At the forefront of the miniaturization are “twee” kids, so called for the ironically childish British pronunciation of the word “sweet.” Twee is most commonly understood as a genre of music that encompasses college favorites like Belle and Sebastian, but it is also a lifestyle that centers itself around a return to childhood. As such, it tends not only towards adorably cliché graphic tees or knit mittens, but also towards diminution. Though the movement has existed since the early ’90s, twee kids’ newly pastel iPods have shrunk to bite-size proportions, and their jeans are getting skinnier by the hour.

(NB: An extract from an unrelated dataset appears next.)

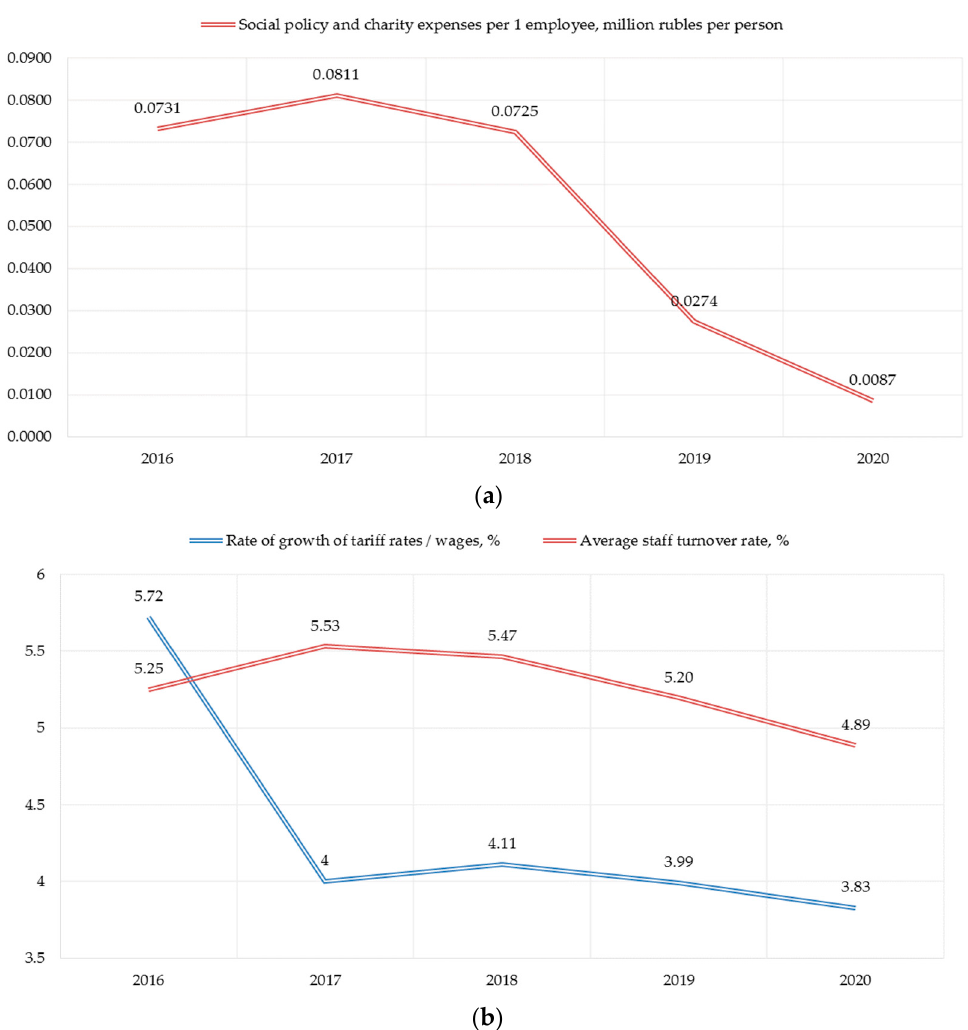
Figure 3. Sub-indices of assessing the social factor of PJSC «Nizhnekamskneftekhim» sustainable development: ( a ) Social policy costs, million rubles per person; ( b ) Wages and staff turnover rate.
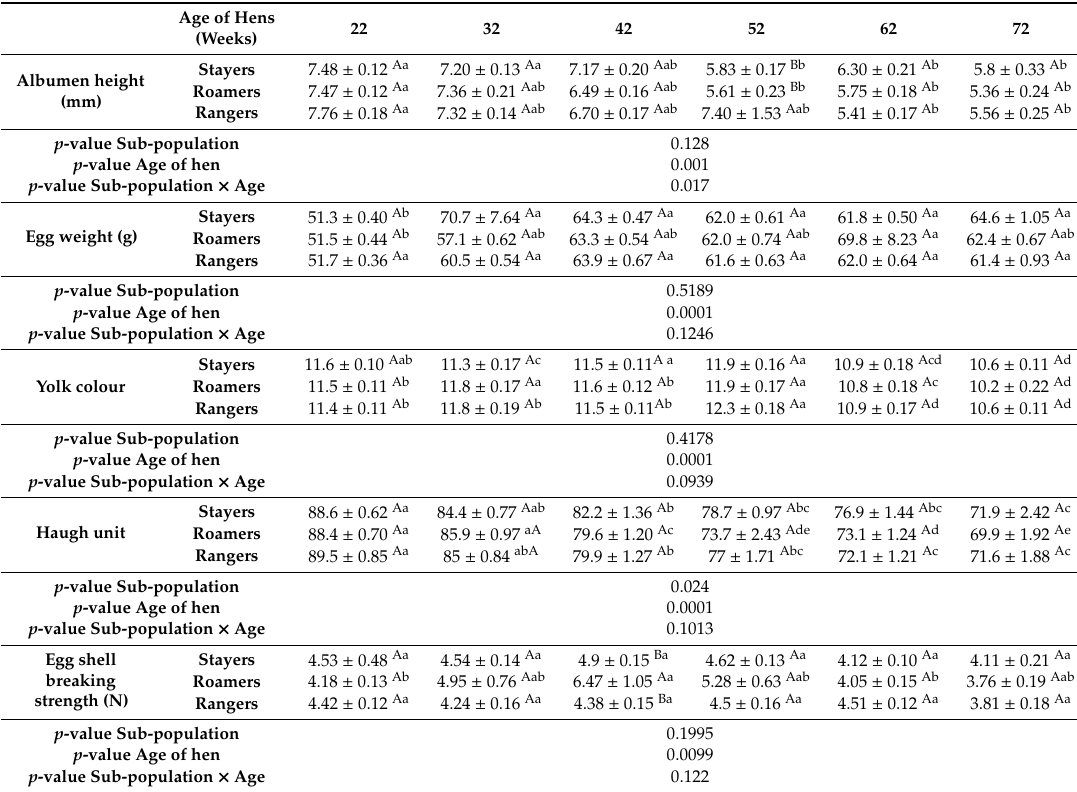
Table 2. The di ff erence between the egg quality of stayers, roamers and rangers at 22, 32, 42, 52, 62 and 72 weeks of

Tweesters therefore face the dilemma of fitting into this lifestyle (and its accompanying apparel) while also allowing themselves to indulge in the sweets of their childhood. Luckily, there is a solution, and it comes in the form of the acceptably hip cupcake.

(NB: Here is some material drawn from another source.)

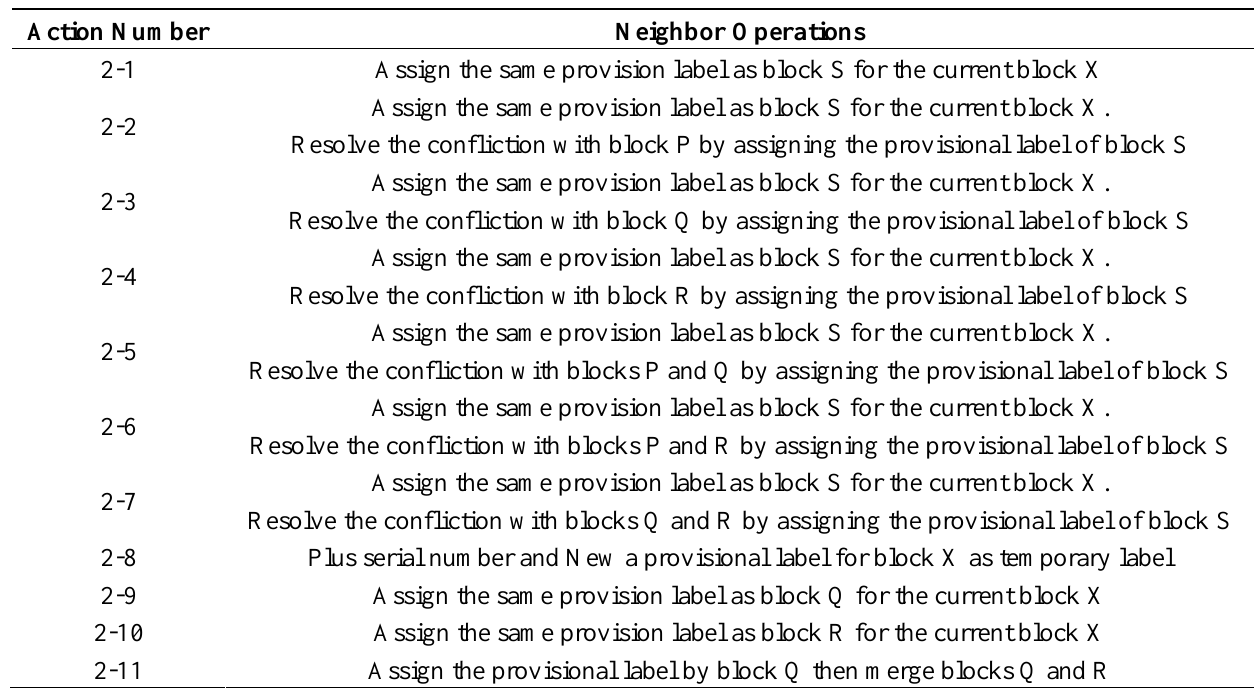
Table 2. Actions of procedure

A good cupcake is not much larger than an iPod mini, and its sweetness is delightfully infantile. But unlike animal-ear hats or architecture in Helsinki, cupcakes are literally sweet as well as figuratively twee, making them an excellent snack regardless of taste in style or music.
One of the youngest and hippest cupcake shops around recently sprung up in Davis Square, the younger and smaller—and therefore twee-er—version of Harvard Square. Its name? “Kickass Cupcakes.”

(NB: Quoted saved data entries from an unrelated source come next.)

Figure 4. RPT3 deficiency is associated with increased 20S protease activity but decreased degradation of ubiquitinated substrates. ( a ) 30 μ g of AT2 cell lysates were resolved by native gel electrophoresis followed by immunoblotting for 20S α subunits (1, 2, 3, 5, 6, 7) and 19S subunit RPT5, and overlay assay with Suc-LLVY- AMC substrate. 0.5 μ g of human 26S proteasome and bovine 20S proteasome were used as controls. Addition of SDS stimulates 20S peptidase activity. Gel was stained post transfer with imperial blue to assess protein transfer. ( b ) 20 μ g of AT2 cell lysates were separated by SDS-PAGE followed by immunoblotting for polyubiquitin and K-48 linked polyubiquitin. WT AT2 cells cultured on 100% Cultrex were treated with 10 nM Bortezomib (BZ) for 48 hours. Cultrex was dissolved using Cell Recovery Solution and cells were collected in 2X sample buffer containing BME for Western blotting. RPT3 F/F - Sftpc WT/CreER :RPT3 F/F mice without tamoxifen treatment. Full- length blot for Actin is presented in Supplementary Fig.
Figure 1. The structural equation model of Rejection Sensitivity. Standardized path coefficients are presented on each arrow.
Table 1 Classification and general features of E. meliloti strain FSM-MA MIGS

Even Kickass Cupcakes’ name is in keeping with a movement whose paradoxical rallying cry is “Twee as fuck.” And their website includes a section entitled “Adventures of Kickass Cupcake,” which details the interactions of cupcakes in a cartoon video that is simultaneously sweet and sinister. And like twee culture, Kickass Cupcakes is not accessible to all. Rather, its location several blocks from the hub of the Square, at 378 Highland Street, means that its baked goods are reserved for those in the know.
In keeping with the store’s name, the cupcakes transcend their neat rows with deliciously rebellious flavor combinations. Those leaning toward adult tastes might want to sample the mojito cupcake. Topped with mint leaves and soaked with rum, this cupcake will leave any taster lovedrunk for the childishly adult snack.
At the opposite end of the spectrum is the classically sweet cinnamon chai Pecan Sticky, which still offers a wonderfully complex eating experience. A more mature chai flavor provides a counterpoint to the childishly tactile delight of dipping one’s tongue into the sugary syrup that tops the cupcake. One bite of the simple-yet-refined chocolate and vanilla cupcakes will quickly send the eater back to the days of classroom birthday parties.
But Kickass Cupcakes doesn’t limit its clientele to children, trendy tweesters—or, for that matter, humans. At an ideal eye level for their target demographic, baked goods for pets sit on the lowest shelf, betraying no sign of their intended consumers besides subtle labels reading “Woof!” and “Meow!”
One of us—we won’t say who—unsuspectingly tried to order one of the so-called “Pupcakes,” only to be tactfully informed that she was of the wrong species to eat it. The error was perhaps understandable, since the pet treats look every bit as delectable as their human counterparts.
Kickass Cupcakes doesn’t have any seating area, making a bench outside the bakery the best place to enjoy their treats. As the weather gets brisker, this sitting spot means that fuzzy hats and mittens are a prerequisite for any visit—even for the non-twee set.